## Required work
Quote exactly, and only, the lines of the material below from the line with "index tip: (276, 114)" through the line with "middle tip: (273, 126)".

## Data for this task

►

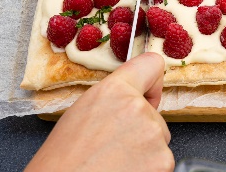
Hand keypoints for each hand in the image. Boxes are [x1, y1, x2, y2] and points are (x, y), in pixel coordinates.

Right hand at [25, 52, 173, 171]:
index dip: (151, 82)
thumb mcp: (81, 113)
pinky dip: (149, 168)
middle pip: (154, 114)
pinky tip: (124, 170)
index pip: (152, 64)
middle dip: (140, 128)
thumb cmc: (62, 160)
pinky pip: (162, 160)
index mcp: (114, 90)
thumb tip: (134, 97)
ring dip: (144, 150)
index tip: (148, 94)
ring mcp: (153, 135)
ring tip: (114, 161)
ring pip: (158, 139)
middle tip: (112, 145)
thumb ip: (113, 99)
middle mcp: (137, 107)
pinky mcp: (163, 160)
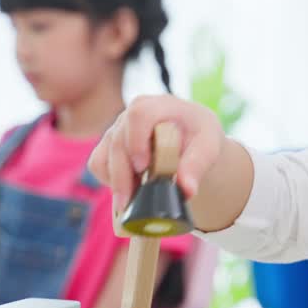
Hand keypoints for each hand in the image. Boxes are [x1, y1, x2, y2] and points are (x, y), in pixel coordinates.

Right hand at [87, 95, 224, 208]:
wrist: (191, 139)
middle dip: (122, 175)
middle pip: (117, 141)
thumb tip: (186, 189)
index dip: (136, 141)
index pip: (139, 115)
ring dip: (115, 181)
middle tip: (129, 202)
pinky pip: (98, 164)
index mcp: (159, 106)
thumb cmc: (199, 137)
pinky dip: (109, 181)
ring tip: (134, 199)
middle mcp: (132, 114)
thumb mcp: (209, 146)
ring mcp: (117, 129)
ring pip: (103, 155)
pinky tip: (129, 190)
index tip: (143, 167)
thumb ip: (198, 165)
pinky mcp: (109, 145)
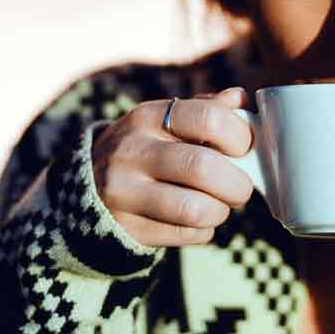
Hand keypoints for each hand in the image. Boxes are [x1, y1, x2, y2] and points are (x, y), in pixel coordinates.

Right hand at [91, 87, 254, 246]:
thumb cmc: (148, 146)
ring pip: (195, 209)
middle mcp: (132, 151)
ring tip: (218, 204)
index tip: (245, 149)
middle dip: (236, 184)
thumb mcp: (167, 119)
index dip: (240, 136)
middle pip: (202, 168)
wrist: (90, 184)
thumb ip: (206, 108)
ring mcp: (125, 192)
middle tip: (240, 187)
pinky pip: (185, 234)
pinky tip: (196, 219)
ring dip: (220, 211)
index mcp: (148, 116)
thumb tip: (242, 100)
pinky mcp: (127, 227)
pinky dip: (203, 230)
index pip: (208, 118)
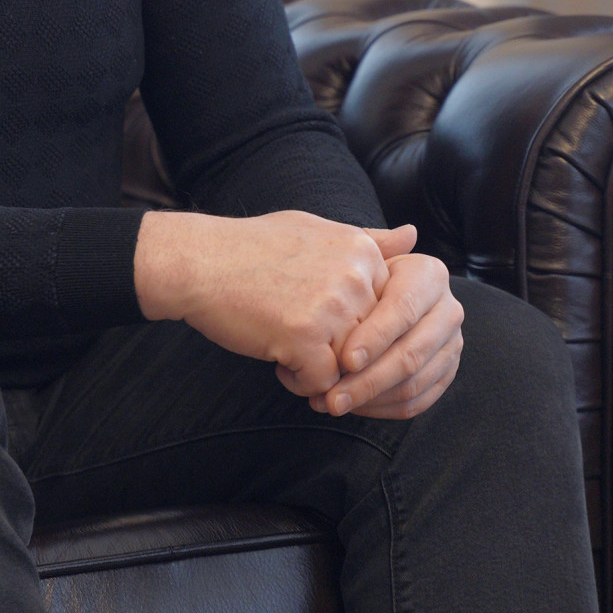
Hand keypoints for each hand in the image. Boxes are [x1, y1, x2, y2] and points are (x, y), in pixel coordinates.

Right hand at [134, 207, 420, 398]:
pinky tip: (275, 359)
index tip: (316, 320)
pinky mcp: (305, 336)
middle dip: (336, 352)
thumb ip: (370, 241)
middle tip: (296, 337)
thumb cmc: (251, 248)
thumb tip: (414, 236)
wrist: (198, 261)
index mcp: (362, 252)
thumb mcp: (316, 230)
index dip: (350, 327)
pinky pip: (322, 383)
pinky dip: (299, 381)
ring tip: (284, 346)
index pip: (383, 313)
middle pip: (369, 342)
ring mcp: (332, 306)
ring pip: (349, 366)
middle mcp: (356, 277)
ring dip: (318, 368)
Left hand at [303, 251, 463, 420]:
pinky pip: (417, 401)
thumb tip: (409, 233)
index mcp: (430, 275)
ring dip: (370, 400)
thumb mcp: (360, 258)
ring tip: (330, 404)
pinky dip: (382, 410)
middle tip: (330, 397)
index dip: (375, 337)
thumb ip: (374, 247)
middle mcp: (449, 309)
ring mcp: (451, 344)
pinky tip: (352, 408)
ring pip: (413, 383)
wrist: (368, 297)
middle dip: (367, 380)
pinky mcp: (445, 373)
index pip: (404, 310)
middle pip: (410, 354)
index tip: (343, 359)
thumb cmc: (355, 274)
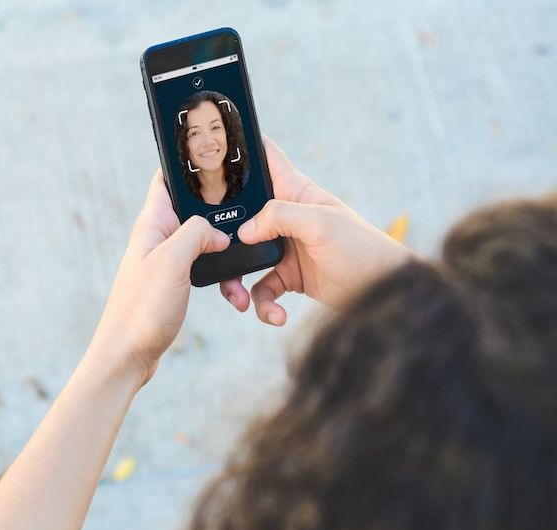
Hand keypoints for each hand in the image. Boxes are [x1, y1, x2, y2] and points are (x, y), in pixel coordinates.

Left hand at [90, 168, 229, 388]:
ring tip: (242, 264)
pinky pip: (204, 269)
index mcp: (152, 224)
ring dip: (225, 251)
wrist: (127, 355)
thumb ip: (196, 233)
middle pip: (193, 209)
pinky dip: (221, 277)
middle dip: (220, 208)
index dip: (186, 162)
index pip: (167, 179)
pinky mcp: (174, 283)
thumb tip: (218, 232)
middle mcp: (158, 238)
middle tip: (247, 207)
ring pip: (204, 242)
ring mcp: (166, 261)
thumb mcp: (172, 261)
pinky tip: (232, 291)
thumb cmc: (141, 309)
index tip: (213, 151)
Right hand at [220, 136, 415, 324]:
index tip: (213, 148)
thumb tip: (244, 231)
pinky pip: (262, 289)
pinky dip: (263, 304)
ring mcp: (284, 247)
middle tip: (212, 250)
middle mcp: (285, 217)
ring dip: (236, 282)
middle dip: (223, 234)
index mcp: (295, 192)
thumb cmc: (362, 249)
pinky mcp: (288, 276)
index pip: (265, 158)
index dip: (242, 148)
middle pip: (241, 215)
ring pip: (244, 258)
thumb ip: (280, 216)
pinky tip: (276, 315)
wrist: (383, 293)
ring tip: (240, 300)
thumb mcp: (321, 224)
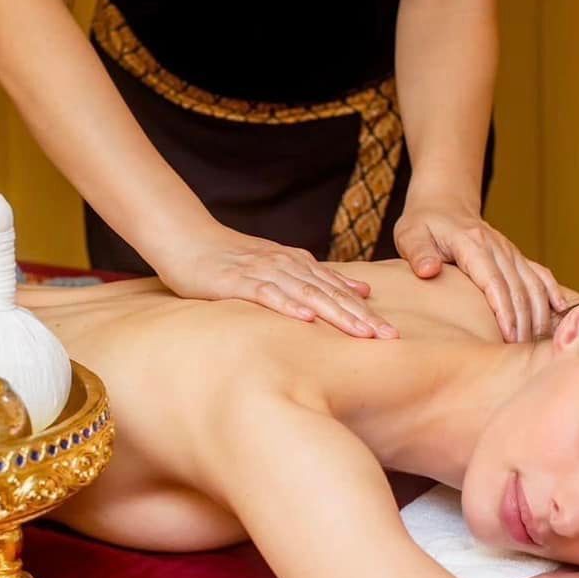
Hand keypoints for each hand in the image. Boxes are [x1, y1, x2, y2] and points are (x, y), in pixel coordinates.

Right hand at [156, 226, 397, 338]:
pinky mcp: (236, 282)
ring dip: (335, 314)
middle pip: (329, 294)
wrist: (187, 239)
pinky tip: (306, 318)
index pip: (338, 291)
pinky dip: (288, 306)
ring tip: (360, 333)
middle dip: (360, 317)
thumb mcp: (281, 264)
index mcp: (298, 264)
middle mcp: (285, 266)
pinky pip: (266, 294)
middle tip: (387, 338)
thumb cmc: (232, 259)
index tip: (390, 335)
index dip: (365, 312)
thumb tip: (360, 289)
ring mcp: (262, 272)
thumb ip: (318, 276)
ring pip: (306, 294)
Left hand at [394, 196, 564, 341]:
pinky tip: (560, 311)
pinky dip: (552, 292)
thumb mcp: (411, 235)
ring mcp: (509, 251)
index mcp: (472, 243)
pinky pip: (539, 274)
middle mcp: (497, 246)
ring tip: (538, 343)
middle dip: (523, 321)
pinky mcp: (515, 256)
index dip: (504, 309)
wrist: (443, 205)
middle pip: (517, 287)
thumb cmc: (423, 224)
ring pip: (532, 284)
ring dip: (538, 313)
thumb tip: (429, 271)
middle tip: (522, 352)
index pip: (493, 280)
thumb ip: (419, 253)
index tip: (509, 336)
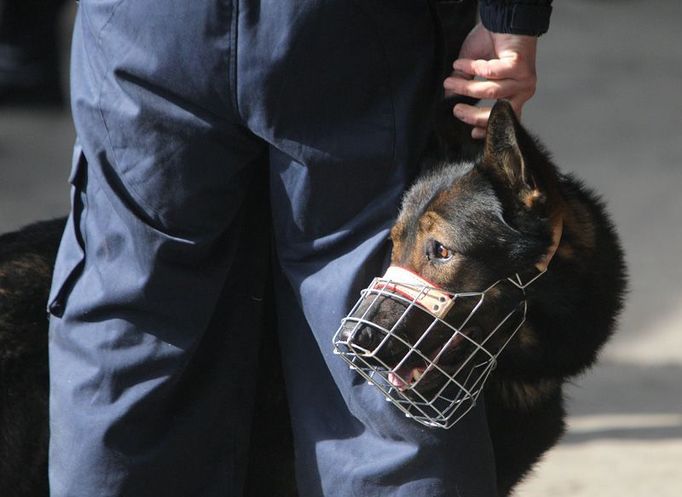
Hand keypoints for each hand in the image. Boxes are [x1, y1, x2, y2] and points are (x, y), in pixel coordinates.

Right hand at [443, 23, 537, 138]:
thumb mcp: (474, 69)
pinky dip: (472, 68)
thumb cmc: (492, 42)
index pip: (504, 119)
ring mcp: (523, 78)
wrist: (503, 18)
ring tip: (449, 81)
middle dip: (474, 114)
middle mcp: (523, 90)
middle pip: (498, 112)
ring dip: (466, 87)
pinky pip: (490, 73)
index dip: (488, 128)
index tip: (472, 134)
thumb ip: (466, 84)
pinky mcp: (519, 65)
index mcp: (515, 94)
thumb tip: (449, 99)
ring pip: (491, 92)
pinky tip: (459, 64)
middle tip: (456, 110)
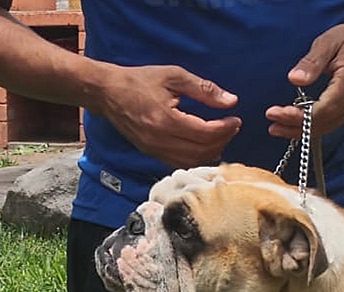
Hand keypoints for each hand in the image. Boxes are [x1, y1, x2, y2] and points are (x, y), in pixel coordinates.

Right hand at [95, 64, 241, 168]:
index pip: (205, 133)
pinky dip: (198, 157)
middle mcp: (160, 140)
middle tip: (231, 127)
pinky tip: (205, 146)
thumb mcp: (173, 76)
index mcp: (166, 120)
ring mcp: (155, 150)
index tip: (236, 119)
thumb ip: (204, 89)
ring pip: (193, 161)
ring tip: (221, 136)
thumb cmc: (139, 80)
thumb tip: (231, 101)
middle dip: (222, 140)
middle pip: (202, 150)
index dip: (225, 129)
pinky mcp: (152, 154)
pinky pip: (181, 163)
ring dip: (212, 151)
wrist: (106, 92)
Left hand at [265, 20, 343, 139]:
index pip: (323, 109)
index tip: (276, 114)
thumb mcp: (329, 41)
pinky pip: (335, 122)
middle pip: (325, 122)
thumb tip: (294, 80)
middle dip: (296, 127)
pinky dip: (316, 125)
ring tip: (280, 128)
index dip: (299, 116)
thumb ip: (312, 62)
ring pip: (330, 126)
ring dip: (304, 130)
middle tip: (273, 126)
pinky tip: (300, 123)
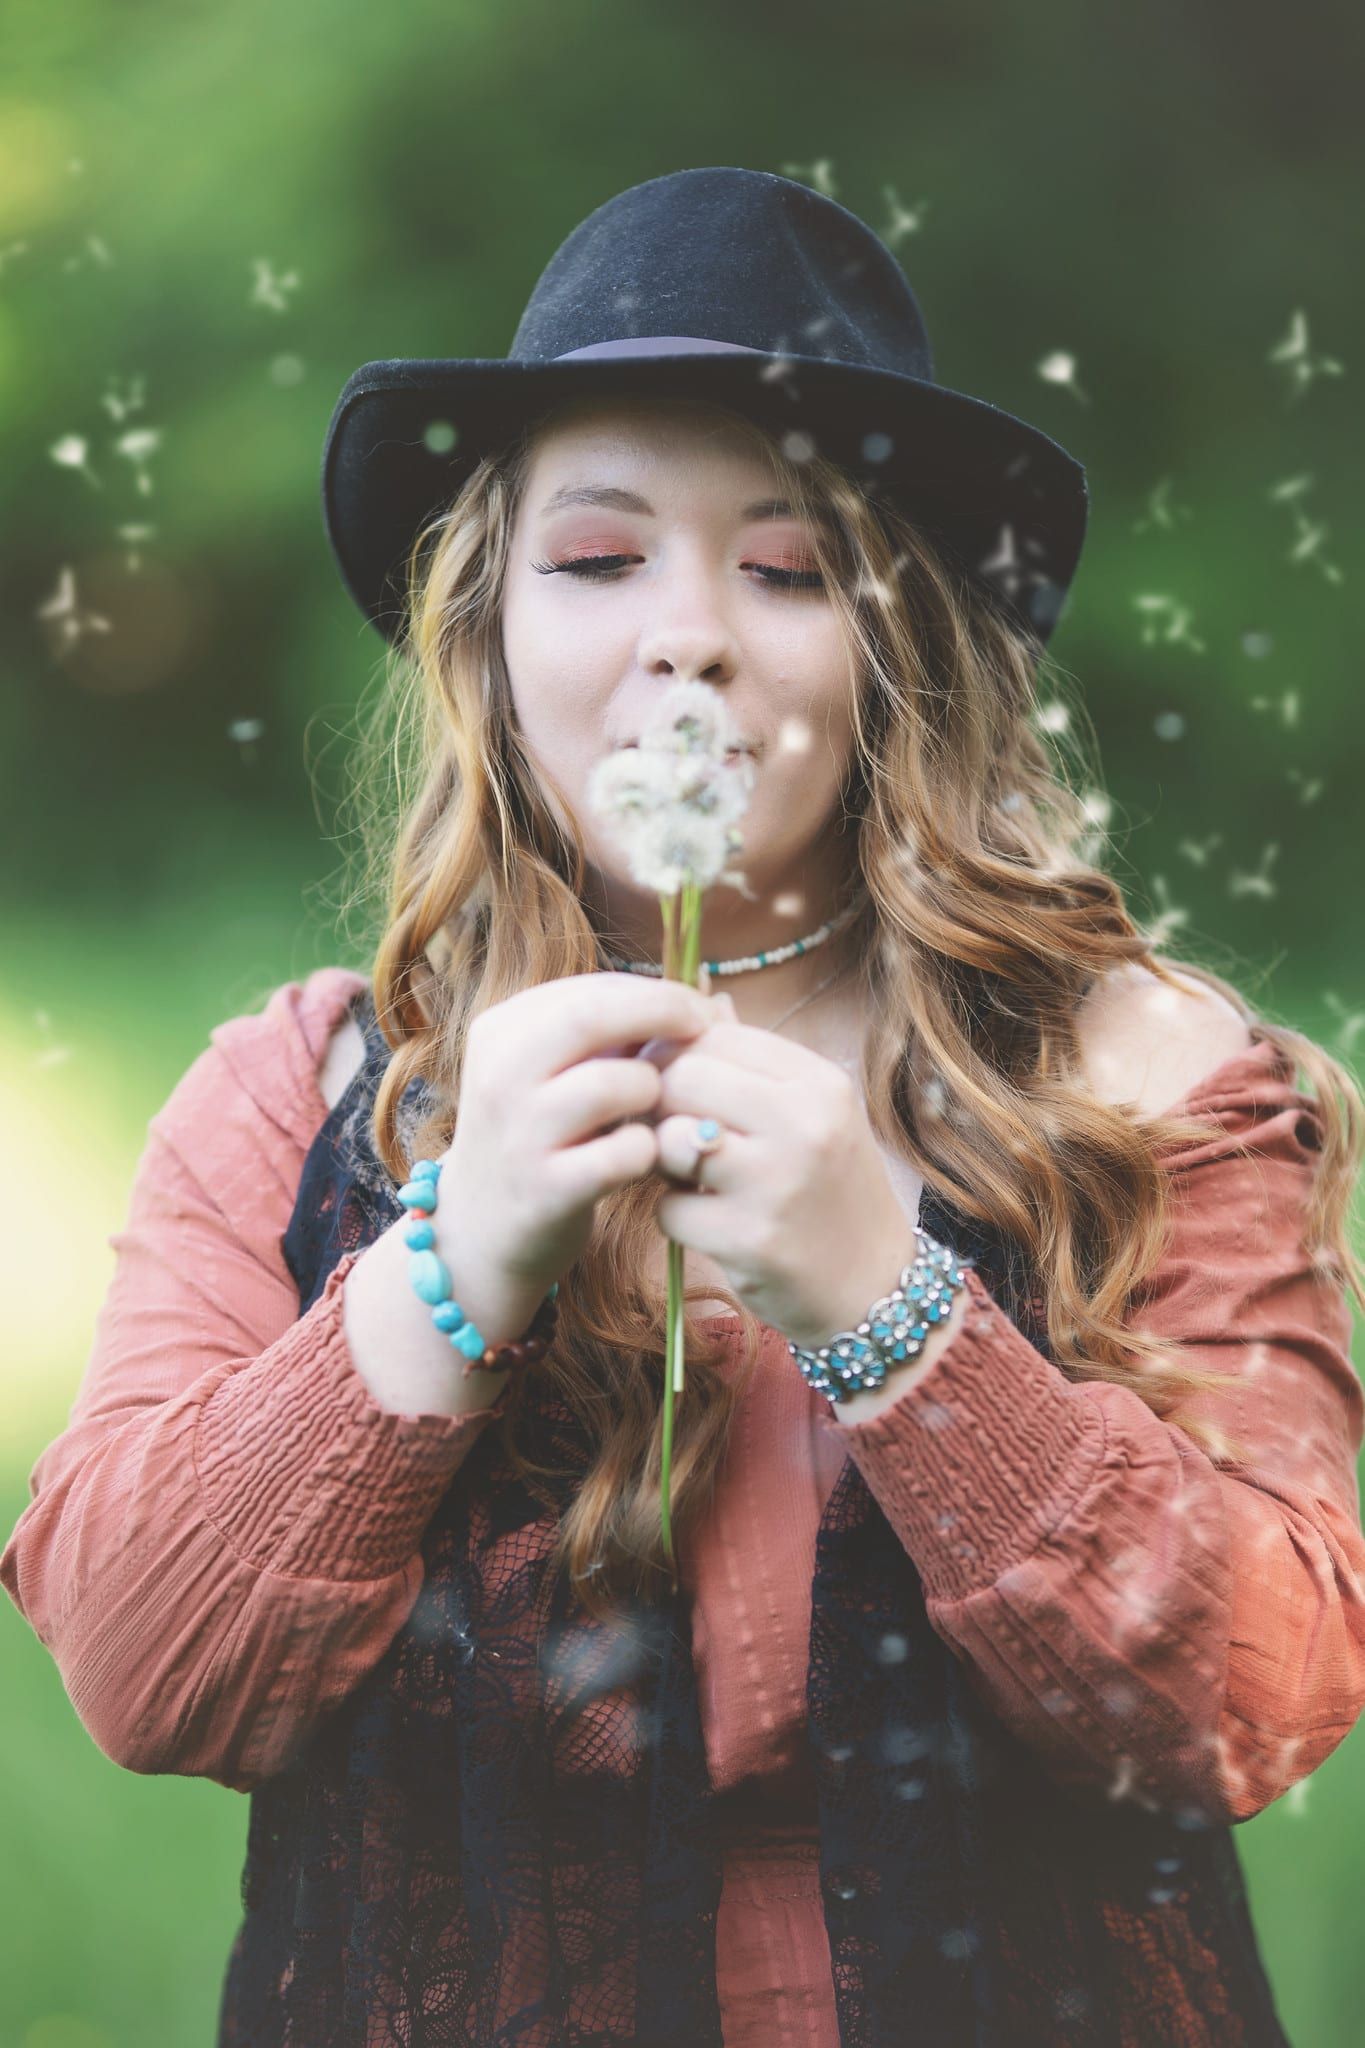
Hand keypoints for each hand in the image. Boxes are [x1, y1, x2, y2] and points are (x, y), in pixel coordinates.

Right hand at [438, 971, 716, 1295]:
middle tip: (704, 1030)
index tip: (695, 1008)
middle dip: (662, 1013)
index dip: (655, 992)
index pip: (589, 990)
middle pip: (592, 1016)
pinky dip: (646, 1150)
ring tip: (653, 1111)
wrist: (480, 1230)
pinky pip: (622, 1153)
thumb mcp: (550, 1074)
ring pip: (613, 1084)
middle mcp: (500, 1077)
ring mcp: (519, 1135)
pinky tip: (641, 1156)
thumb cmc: (539, 1137)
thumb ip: (607, 1036)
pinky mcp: (544, 1190)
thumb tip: (703, 1003)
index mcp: (500, 1034)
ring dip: (653, 1092)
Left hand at [646, 1010, 917, 1347]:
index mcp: (818, 1083)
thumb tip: (696, 1004)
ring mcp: (777, 1184)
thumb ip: (753, 1064)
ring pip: (667, 1141)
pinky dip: (677, 1218)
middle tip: (671, 1131)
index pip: (713, 1034)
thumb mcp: (813, 1113)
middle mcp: (804, 1124)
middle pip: (681, 1078)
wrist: (874, 1287)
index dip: (675, 1055)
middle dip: (661, 1104)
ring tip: (693, 1177)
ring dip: (664, 1161)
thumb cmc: (830, 1189)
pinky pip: (668, 1210)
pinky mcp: (750, 1240)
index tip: (673, 1084)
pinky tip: (709, 1223)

◄

## Reply to the exercise
index tip: (276, 114)
thumb mcp: (329, 41)
pinky pip: (335, 122)
middle pip: (325, 122)
thumb tip: (294, 80)
middle dip: (296, 127)
pinky dip: (316, 125)
ring tip: (280, 128)
index dip: (299, 116)
thumb ip: (312, 62)
ring pip: (330, 126)
ring dip: (304, 130)
middle tip: (273, 126)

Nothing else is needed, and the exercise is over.